The Web site Gawker released an article last week “Do Not Pay for Any Internships (Especially Not in DC)” that revealed an unusual reality: some people are actually paying for internships. Not only are they paying for them, they are also paying exorbitant amounts. Sometimes the companies that host these programs call the fee an “enrollment fee” and students are paying upwards of $3,000 per summer to do so.
A similar New York Times article states the same thing is happening and that many students are paying for prestigious internships they wouldn’t have otherwise been able to get without connections.
Warning Signs About Your Internship
1. The company you will be working for asks to take a payment or an “enrollment” or “deposit” fee from your first paycheck, before you even arrive for the internship
“If you haven’t met an employer personally, but he/she insists of having funds or paychecks direct-deposited, this could be a way to get a hold of your bank account information,” InternAlert.com says.
2. You’re applying for an internship where the company is listed as “Anonymous”
If the job listing says Anonymous company, there’s a good chance it is not what you think it is. InternAlert.com says unprofessional job listings are a primary tip-off to let you know the ad may not be as great as it seems. “Watch out for strange sentences with a lot of exclamation points, misspellings and grammatical mistakes in the internship listings. Some scammers can sometimes become confused and post a job with a title that doesn’t match the description,” the Web site says.

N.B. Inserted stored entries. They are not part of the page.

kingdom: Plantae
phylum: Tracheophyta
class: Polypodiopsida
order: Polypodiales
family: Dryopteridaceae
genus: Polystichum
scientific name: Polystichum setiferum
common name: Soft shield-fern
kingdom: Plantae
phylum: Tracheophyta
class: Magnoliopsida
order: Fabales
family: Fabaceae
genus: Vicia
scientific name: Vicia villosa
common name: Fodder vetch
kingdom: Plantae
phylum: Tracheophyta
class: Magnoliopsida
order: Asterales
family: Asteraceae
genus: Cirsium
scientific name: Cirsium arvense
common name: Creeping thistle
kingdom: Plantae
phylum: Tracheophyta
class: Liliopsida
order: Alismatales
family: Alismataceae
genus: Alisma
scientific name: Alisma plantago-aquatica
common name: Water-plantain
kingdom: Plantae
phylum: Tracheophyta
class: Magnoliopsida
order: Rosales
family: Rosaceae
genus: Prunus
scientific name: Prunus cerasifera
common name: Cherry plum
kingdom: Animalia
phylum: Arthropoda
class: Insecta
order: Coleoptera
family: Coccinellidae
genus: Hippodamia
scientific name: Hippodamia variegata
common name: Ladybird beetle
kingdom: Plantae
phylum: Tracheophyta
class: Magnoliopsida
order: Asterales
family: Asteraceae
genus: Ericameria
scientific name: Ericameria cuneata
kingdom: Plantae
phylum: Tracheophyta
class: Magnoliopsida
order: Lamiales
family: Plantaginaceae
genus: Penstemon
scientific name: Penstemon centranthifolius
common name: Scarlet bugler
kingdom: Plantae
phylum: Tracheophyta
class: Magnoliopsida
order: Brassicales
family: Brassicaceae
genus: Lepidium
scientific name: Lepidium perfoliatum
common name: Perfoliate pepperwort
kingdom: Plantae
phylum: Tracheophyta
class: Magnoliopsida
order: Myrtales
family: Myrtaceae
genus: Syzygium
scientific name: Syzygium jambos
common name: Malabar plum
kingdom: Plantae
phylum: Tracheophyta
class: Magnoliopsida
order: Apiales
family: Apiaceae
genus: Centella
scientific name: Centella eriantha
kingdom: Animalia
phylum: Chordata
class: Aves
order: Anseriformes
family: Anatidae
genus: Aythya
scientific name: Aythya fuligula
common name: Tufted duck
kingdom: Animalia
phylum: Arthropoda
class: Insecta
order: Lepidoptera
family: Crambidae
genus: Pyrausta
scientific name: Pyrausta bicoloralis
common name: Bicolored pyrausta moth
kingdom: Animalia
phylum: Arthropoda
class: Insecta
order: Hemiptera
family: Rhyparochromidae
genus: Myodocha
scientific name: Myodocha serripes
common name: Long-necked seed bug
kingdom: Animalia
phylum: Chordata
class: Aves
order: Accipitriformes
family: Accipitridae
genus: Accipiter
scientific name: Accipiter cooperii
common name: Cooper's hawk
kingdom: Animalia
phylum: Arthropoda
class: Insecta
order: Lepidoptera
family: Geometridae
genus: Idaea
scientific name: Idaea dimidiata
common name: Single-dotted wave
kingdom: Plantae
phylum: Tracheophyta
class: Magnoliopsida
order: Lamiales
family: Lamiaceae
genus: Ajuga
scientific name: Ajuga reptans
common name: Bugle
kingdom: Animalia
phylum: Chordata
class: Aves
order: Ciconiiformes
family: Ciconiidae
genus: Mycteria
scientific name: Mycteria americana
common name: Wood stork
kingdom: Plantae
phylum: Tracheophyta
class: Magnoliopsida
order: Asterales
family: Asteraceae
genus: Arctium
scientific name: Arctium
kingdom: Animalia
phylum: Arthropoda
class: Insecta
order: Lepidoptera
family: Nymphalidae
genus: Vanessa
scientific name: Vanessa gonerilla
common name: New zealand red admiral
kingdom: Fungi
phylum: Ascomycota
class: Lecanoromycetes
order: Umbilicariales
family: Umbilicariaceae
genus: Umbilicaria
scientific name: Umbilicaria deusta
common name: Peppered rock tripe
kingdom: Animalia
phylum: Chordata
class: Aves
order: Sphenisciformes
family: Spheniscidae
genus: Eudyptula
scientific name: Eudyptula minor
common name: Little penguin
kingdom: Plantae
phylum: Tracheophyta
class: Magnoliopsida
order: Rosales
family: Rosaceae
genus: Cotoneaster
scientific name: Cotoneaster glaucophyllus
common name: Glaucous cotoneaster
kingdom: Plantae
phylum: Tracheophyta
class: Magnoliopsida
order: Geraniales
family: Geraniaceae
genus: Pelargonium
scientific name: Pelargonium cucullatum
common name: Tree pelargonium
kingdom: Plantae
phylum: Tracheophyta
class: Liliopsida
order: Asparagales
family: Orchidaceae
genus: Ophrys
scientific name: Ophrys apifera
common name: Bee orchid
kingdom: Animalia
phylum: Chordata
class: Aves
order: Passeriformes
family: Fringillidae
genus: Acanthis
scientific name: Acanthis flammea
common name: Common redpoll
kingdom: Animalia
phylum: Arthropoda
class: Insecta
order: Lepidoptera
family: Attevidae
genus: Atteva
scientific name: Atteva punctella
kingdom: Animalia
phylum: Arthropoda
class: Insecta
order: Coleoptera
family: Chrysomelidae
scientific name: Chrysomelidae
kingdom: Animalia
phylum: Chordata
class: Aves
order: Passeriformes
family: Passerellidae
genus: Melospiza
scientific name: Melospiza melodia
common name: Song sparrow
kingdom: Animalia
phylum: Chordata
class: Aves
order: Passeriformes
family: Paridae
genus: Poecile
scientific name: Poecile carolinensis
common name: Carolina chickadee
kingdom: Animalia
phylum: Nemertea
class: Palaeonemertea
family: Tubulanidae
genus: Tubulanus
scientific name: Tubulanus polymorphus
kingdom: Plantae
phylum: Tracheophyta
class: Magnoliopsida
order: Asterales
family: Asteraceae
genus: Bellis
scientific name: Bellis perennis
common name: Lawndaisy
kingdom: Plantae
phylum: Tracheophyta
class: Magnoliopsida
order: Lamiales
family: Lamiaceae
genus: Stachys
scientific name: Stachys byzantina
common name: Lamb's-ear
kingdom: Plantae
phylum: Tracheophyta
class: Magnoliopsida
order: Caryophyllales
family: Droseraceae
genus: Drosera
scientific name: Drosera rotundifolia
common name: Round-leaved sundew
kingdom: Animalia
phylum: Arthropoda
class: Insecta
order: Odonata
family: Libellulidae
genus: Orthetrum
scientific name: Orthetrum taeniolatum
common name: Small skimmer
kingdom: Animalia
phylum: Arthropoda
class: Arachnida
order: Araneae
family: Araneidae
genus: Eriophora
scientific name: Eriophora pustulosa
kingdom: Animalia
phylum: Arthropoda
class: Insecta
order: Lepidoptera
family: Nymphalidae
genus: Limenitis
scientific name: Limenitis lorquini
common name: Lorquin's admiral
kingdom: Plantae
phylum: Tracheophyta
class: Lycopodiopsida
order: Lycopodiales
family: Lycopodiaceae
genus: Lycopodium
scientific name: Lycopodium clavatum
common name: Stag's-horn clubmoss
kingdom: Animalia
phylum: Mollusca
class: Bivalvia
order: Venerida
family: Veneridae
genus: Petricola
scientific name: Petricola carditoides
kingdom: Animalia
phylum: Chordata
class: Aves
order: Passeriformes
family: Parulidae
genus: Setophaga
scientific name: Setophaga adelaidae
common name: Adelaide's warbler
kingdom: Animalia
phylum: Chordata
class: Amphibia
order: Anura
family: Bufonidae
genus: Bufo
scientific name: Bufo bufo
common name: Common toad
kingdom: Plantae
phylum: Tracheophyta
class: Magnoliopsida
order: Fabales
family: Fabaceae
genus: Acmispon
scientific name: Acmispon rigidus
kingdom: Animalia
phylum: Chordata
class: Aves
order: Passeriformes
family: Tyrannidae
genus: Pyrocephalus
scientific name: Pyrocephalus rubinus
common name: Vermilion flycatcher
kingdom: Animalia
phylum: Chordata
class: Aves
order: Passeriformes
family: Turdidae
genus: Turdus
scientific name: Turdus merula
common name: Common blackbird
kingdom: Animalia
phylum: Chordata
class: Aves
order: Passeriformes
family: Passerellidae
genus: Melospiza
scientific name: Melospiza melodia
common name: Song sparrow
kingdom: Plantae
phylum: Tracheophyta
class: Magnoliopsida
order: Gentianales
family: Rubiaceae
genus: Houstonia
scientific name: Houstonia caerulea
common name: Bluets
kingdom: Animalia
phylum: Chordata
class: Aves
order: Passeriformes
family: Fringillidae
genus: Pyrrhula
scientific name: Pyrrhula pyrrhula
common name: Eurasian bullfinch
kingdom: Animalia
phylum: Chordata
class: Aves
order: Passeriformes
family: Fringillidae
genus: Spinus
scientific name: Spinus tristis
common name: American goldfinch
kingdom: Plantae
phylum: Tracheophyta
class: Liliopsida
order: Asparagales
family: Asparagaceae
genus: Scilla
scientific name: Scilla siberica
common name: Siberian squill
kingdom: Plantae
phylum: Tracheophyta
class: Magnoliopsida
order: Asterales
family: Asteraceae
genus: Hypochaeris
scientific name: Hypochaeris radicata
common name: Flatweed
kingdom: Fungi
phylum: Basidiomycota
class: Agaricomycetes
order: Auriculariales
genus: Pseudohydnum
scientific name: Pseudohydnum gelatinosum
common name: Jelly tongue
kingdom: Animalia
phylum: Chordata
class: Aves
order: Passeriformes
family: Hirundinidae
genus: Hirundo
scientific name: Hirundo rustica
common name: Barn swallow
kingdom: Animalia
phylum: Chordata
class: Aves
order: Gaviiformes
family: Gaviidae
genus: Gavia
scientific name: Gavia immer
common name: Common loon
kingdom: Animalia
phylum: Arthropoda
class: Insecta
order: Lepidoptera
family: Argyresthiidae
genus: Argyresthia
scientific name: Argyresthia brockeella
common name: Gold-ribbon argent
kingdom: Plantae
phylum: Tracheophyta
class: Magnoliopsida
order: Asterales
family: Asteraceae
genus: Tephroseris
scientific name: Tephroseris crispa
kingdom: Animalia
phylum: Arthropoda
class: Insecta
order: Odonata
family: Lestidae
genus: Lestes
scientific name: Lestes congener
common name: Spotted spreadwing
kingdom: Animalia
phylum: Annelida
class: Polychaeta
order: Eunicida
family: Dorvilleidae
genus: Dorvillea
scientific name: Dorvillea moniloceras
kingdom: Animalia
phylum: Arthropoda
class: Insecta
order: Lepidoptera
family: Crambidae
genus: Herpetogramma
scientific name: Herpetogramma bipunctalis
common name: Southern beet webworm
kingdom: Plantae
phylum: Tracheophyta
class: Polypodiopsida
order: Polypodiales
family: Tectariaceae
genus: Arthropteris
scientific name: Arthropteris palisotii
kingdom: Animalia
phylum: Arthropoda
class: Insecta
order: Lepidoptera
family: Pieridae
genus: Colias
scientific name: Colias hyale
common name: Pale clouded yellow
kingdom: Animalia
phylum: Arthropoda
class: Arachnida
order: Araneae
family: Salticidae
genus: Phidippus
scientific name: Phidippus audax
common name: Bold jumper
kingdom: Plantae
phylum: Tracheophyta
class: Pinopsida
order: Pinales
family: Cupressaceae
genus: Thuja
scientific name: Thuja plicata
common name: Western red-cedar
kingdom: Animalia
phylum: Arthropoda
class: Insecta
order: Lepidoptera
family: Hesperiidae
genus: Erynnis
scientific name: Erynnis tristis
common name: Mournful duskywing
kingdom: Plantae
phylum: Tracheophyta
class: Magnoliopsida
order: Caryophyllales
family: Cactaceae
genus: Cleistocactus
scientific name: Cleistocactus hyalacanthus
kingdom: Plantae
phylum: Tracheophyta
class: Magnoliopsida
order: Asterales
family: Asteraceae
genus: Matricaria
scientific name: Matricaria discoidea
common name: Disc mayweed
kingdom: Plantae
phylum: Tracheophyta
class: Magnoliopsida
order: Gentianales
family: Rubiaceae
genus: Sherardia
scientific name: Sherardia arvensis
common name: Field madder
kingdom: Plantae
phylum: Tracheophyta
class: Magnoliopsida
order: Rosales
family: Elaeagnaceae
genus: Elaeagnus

3. Using someone else besides the connections you have made at school or your university’s career department to find an internship
If you choose to use a placement service to make your search easier, be wary about the fees that may be involved. You can do your own internship searching at many bigger sites, such as Indeed, and find the results you were looking for, without handing over your paycheck to a service.
In the end, there are many internships out there you don’t have to pay for. These will still make excellent resume and experience builders. You might land an unpaid internship, but that’s certainly much better than having to pay the company. Overall, be cautious about the intern programs you are looking at; unfortunately, not all are as reputable as the owners would like you believe.